According to the company's fall/autumn 2012 catalogue, the Thunder team consists of Ed Templeton, Chima Ferguson, Mikey Taylor, Chris Miller, Collin Provost, Chris Cole, Justin Brock, Mark Appleyard, and Neen Williams. However, in 2012, Tom Asta, Kyle Frederick, Ishod Wair, Dane Burman, Zach Miller, Walker Ryan, Mark Suciu, Luis Tolentino, Erik Ellington, Bryan Herman, Ernie Torres, Trevor Colden, Sean Malto, and Alex Perelson all filmed promotional videos for the brand.

===Venture===
On June 20, 2011, a press release announced the distribution of the Venture skateboard truck brand by Deluxe, following a transition from the now-defunct Streetcorner Distribution company.
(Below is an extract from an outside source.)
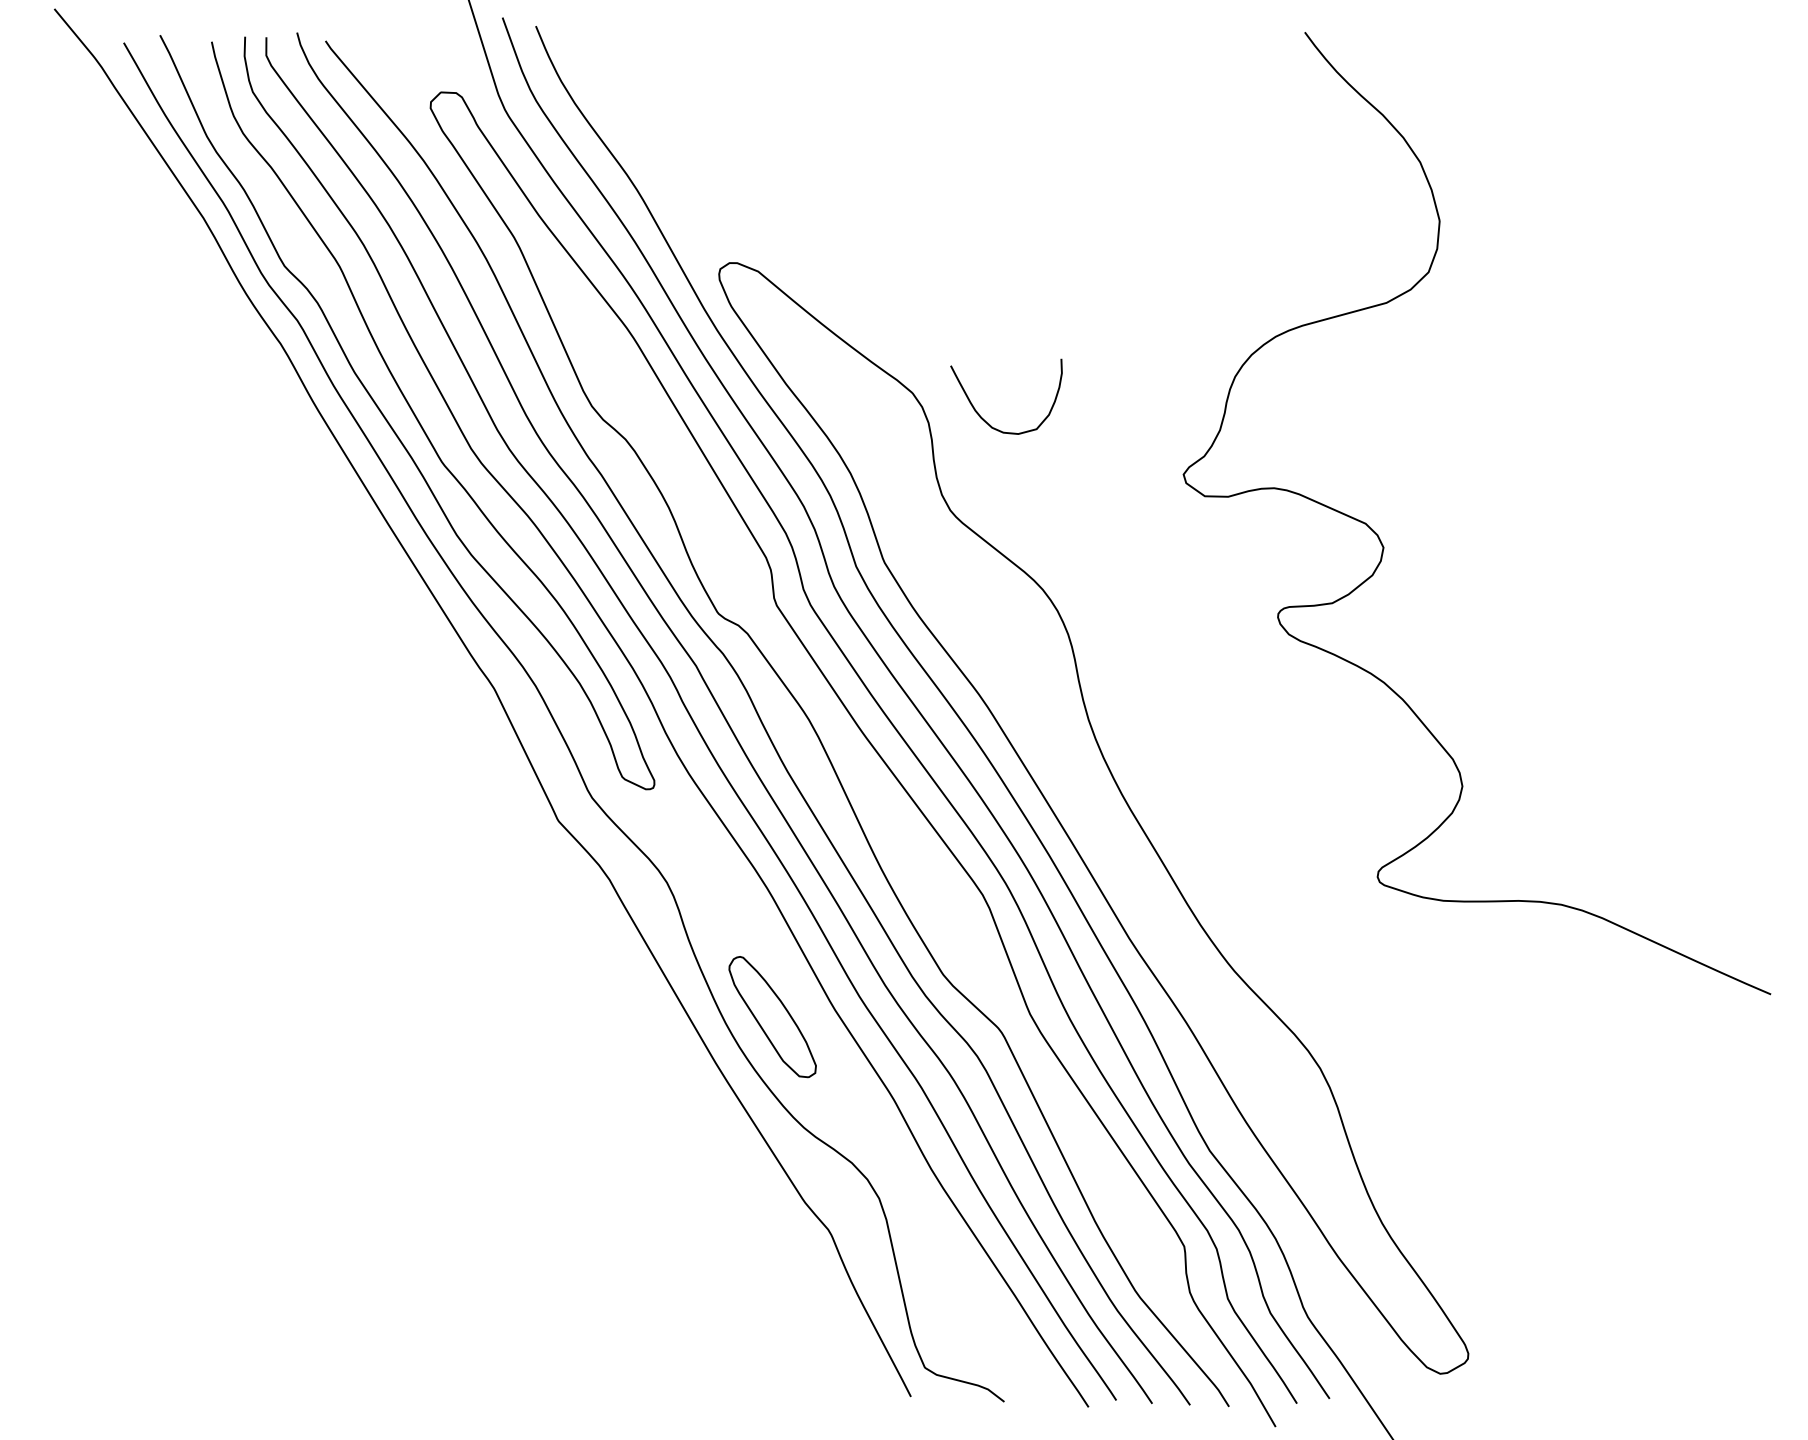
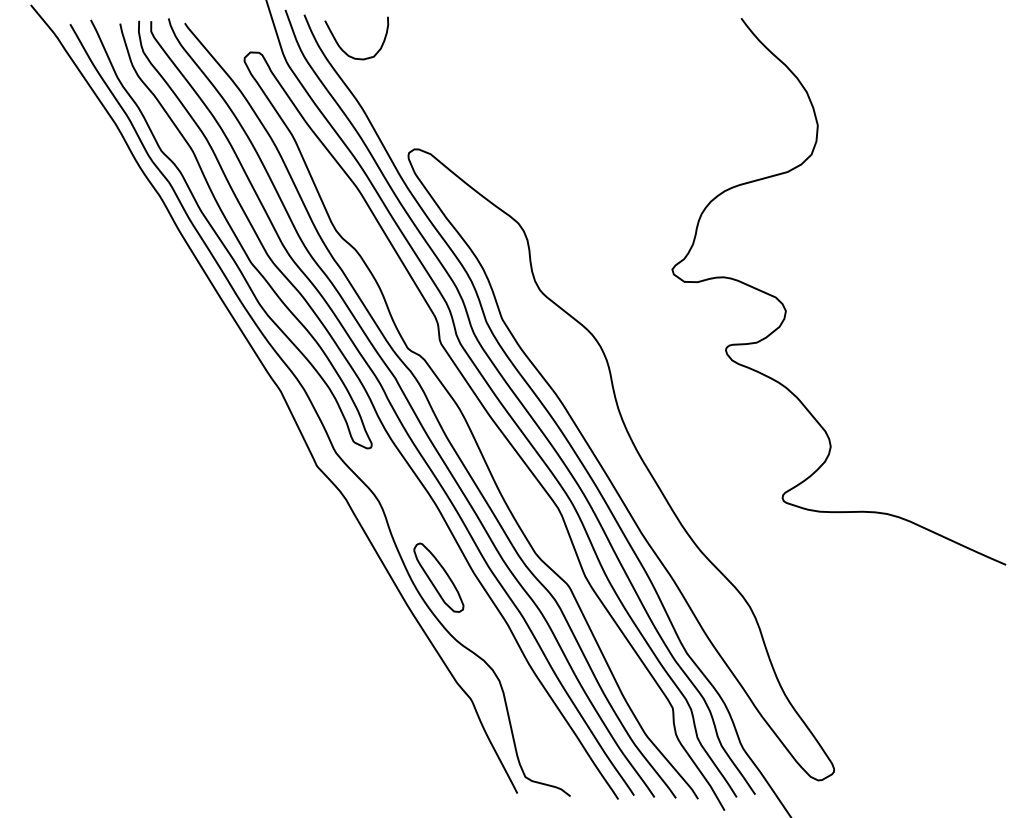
curve: (984, 418) -> (344, 50), moved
Venture trucks are manufactured in the United States and sponsors a team of professional skateboarders. In November 2012, Plan B rider Felipe Gustavo was added to the Venture team and the company produced a truck dedicated to Gustavo's father, a longtime supporter of his son's skateboarding. Blind Skateboards' professional skateboarder, Kevin Romar, released a signature model truck, entitled the "Cypress V-Light", in January 2013 and an accompanying promotional video was also published, in which Romar performs a series of switch-stance (opposite to his natural stance on a skateboard) tricks.

As of fall/autumn 2013, sponsored riders include Jack Curtin, Stefan Janoski, Gino Ianucci, Torey Pudwill, Stevie Williams, Terry Kennedy, Rodrigo Teixera ("TX"), Morgan Smith, Felipe Gustavo, Keelan Dadd, Kevin Romar, Sewa Kroetkov, Michael Bowen, and Paul Rodriguez.